* Domande sul materiale:
(1) Rispondi alle domande sul testo relativo alla strada del Sempione:
(a) In che anno iniziarono i lavori della strada?
(b) Quale lunghezza della strada che si consegna indica il documento?
(c) Salendo lungo il percorso, qual è il primo centro della valle?
(2) Riprendi il testo sulla strada del Sempione e prosegui dopo la sua ultima frase.

═════ Brano citato ═════

Fu in effetti un capolavoro di ingegneria civile quel tratto di strada costruita a carico della Repubblica Cisalpina. Si tratta, come si legge nell’intestazione, del “piano della parte di via Napoleonica eseguita dal Regno d’Italia sul territorio ex Vallese”. Ebbero inizio nel 1801 i lavori per quella che doveva essere una strada militare “praticabile ai cannoni”. Quattro anni dopo ci fu l’annuncio trionfale di Napoleone “qu’il n’y a plus d’Alpes”, cioè che le Alpi non costituivano più una barriera.
Non occorre essere dei tecnici per valutare in base al documento – che comprende anche una dettagliata carta manoscritta ripiegata in cinque parti all’interno del volume – l’entità delle opere e la cura di cui furono oggetto in un ambiente sicuramente ostile. Un ambiente che solo grazie alla determinazione del barone vallesano Gaspare Stockalper, “re del Sempione”, era stato ben prima di Napoleone attraversato nel Seicento con un tracciato che ancora oggi porta il nome del barone e costituisce un’attrazione turistica nei mesi estivi.
“La strada che si consegna”, si legge nel documento (rivolto ovviamente all’istituzione napoleonica), “abbraccia una lunghezza di metri 7426. Il principio è determinato alla estremità del contromuro, ossia alla metà della piccola Casa d’Algabio, che sovrasta immediatamente alla strada. Il termine al Riale che precede le Case di San Marco, confine tra il territorio di Trasquera soggetta al Regno d’Italia, e il territorio di Gondo appartenente all’ex Vallese”. Alla relazione sono uniti il piano, il profilo della strada, il modello generale della struttura, il disegno dei ponti e quello delle Case cantoniere.
Dei cannoni previsti da Napoleone non si vide per fortuna neanche l’ombra. La strada servì invece a diligenze e carrozze che nel corso dell’Ottocento trasformano il Sempione in una delle vie d’accesso all’Italia dei “grand tour” e dei “voyages pittoresques”. Molto opportunamente gli Aliprandi in un quaderno pubblicato dal Circolo dell’Ossola si riferiscono, nell’illustrarne la genesi, alla “strada del Sempione pensata per la guerra, utilizzata per la pace”. Il percorso attraversa i paesi della valle: salendo, il primo centro è Varzo. Poi, percorrendo una valle sempre più stretta e con una strada più tortuosa, affiancata da cascine diroccate e case cantoniere abbandonate, si sfiora Trasquera, più a monte della strada, e infine le piccole frazioni di Iselle e Paglino, ove si trova il confine di Stato di Iselle.

═════ Voci riportate ═════

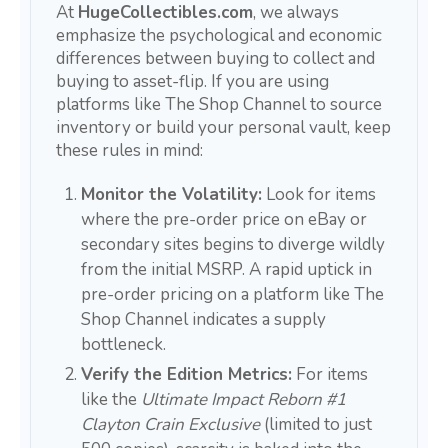
At
HugeCollectibles.com
, we always
emphasize the psychological and economic
differences between buying to collect and
buying to asset-flip. If you are using
platforms like The Shop Channel to source
inventory or build your personal vault, keep
these rules in mind:
Monitor the Volatility:
Look for items
where the pre-order price on eBay or
secondary sites begins to diverge wildly
from the initial MSRP. A rapid uptick in
pre-order pricing on a platform like The
Shop Channel indicates a supply
bottleneck.
Verify the Edition Metrics:
For items
like the
Ultimate Impact Reborn #1
Clayton Crain Exclusive
(limited to just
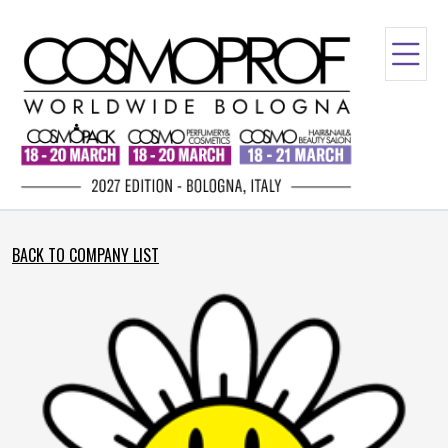
BACK TO COMPANY LIST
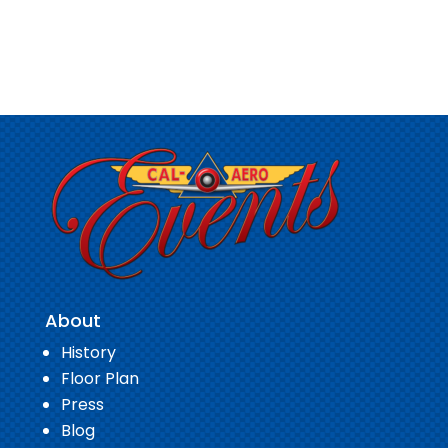
About
History
Floor Plan
Press
Blog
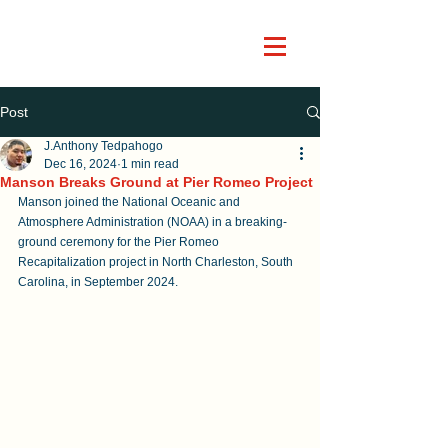
Post
J.Anthony Tedpahogo
Dec 16, 2024
1 min read
Manson Breaks Ground at Pier Romeo Project
Manson joined the National Oceanic and 
Atmosphere Administration (NOAA) in a breaking-
ground ceremony for the Pier Romeo 
Recapitalization project in North Charleston, South 
Carolina, in September 2024.   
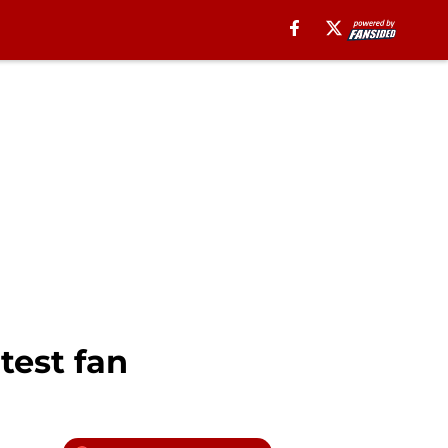
test fan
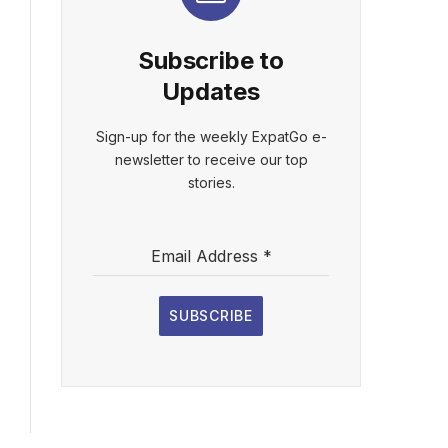
Subscribe to
Updates
Sign-up for the weekly ExpatGo e-
newsletter to receive our top
stories.
Email Address
*
SUBSCRIBE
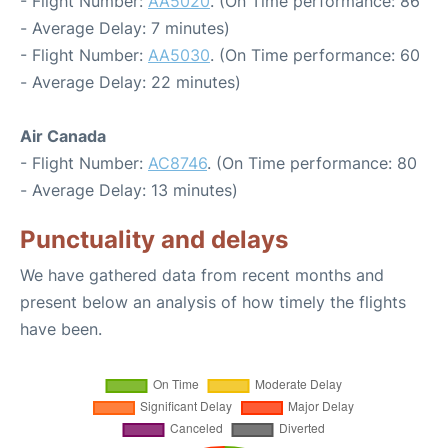
- Flight Number:
AA5020
. (On Time performance: 86
- Average Delay: 7 minutes)
- Flight Number:
AA5030
. (On Time performance: 60
- Average Delay: 22 minutes)
Air Canada
- Flight Number:
AC8746
. (On Time performance: 80
- Average Delay: 13 minutes)
Punctuality and delays
We have gathered data from recent months and
present below an analysis of how timely the flights
have been.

═════

* Risposte fornite:
(1)
(a) Nel 1801.
(b) Metri 7426.
(c) Varzo.

(2)
Particolare significativo: in un primo tempo fu un generale francese il capo dei lavori ma successivamente, come riferiscono gli Aliprandi sulla scorta delle loro ricerche, la direzione fu affidata all’ingegnere civile Nicola Céard, capo della ripartizione del Lemano, che si avvalse della collaborazione di tre tecnici italiani per la parte affidata alla Repubblica Cisalpina. Furono dunque i tecnici Gianella, Bossi e Viviani gli artefici della parte più impegnativa del percorso, le gole di Gondo oggi diventate un moderno paradiso del free climbing, risolta passando sulla riva sinistra della Diveria con due gallerie successive e un ponte sul torrente Frassinone. Finalmente il 9 ottobre 1805 dopo avere scavato come talpe, anche grazie agli italiani la strada fu aperta. Nella carta manoscritta firmata il 30 settembre 1811 dal direttore dei lavori è ben visibile la strada in rosso mentre in giallo viene illustrata la vecchia mulattiera Stockalper. Un ringraziamento va sicuramente rivolto, e questa è una sede per farlo, a Laura e Giorgio Aliprandi per aver riportato alla luce del sole questo capolavoro dell’operosità italiana di cui non si può che essere orgogliosi.